-------- Quoted passage

Users access JupyterHub through Traefik reverse proxy with TLS termination. After authentication via NativeAuthenticator, JupyterHub spawns isolated JupyterLab containers per user using DockerSpawner. Each user gets dedicated persistent volumes for home directory, workspace files, and cache data, with optional shared storage for collaborative datasets.

## User Interface

**User Control Panel**

User control panel with server restart and volume management options.

![User Control Panel](.resources/screenshot-home.png)

**Volume Management**

Access volume management when server is stopped.

![Manage Volumes](.resources/screenshot-volumes.png)

**Volume Selection**

Select individual volumes to reset - home directory, workspace files, or cache data.

![Volume Selection](.resources/screenshot-volumes-modal.png)

**Admin Notification Broadcast**

Admin panel for broadcasting notifications to all active JupyterLab servers.

![Admin Notification Broadcast](.resources/screenshot-send-notification.png)

----------------

Prompt 1:
Decide whether each statement below agrees with the JupyterHub passage. Answer yes or no for each, and quote the words from the passage that settle it.
(a) Users sign in through NativeAuthenticator.
(b) Volume management can be opened while the server is running.
(c) Every user receives shared storage for collaborative datasets by default.
Prompt 2:
Return, word for word, the part of the JupyterHub passage that opens with the words containing "Select individual volumes" and closes with "active JupyterLab servers.".

-------- Information shown

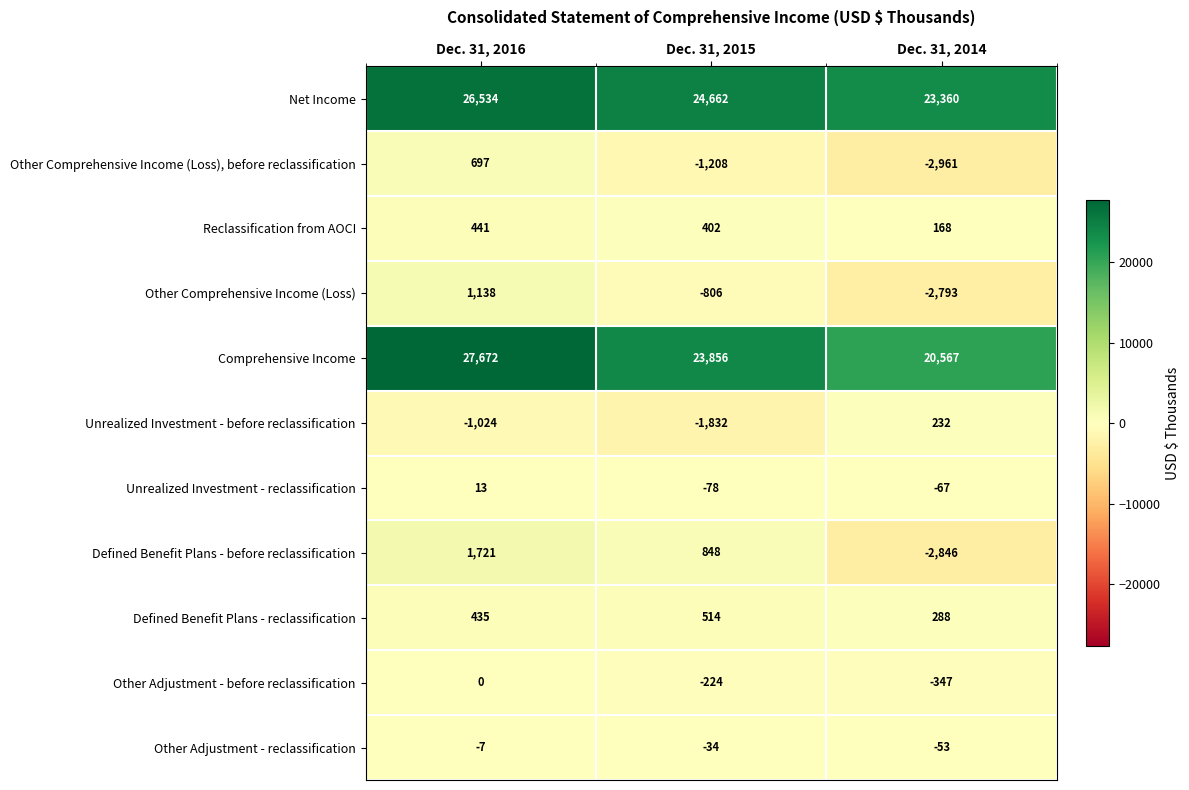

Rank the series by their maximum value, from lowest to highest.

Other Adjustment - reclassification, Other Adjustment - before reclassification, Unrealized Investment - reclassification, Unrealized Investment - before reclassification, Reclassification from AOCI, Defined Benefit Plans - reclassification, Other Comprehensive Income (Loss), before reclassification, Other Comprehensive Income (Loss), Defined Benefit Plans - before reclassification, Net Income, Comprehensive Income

----------------

Answer area 1:
(a) Yes: "After authentication via NativeAuthenticator"
(b) No: "Access volume management when server is stopped."
(c) No: "with optional shared storage for collaborative datasets"

Answer area 2:
Select individual volumes to reset - home directory, workspace files, or cache data.

![Volume Selection](.resources/screenshot-volumes-modal.png)

**Admin Notification Broadcast**

Admin panel for broadcasting notifications to all active JupyterLab servers.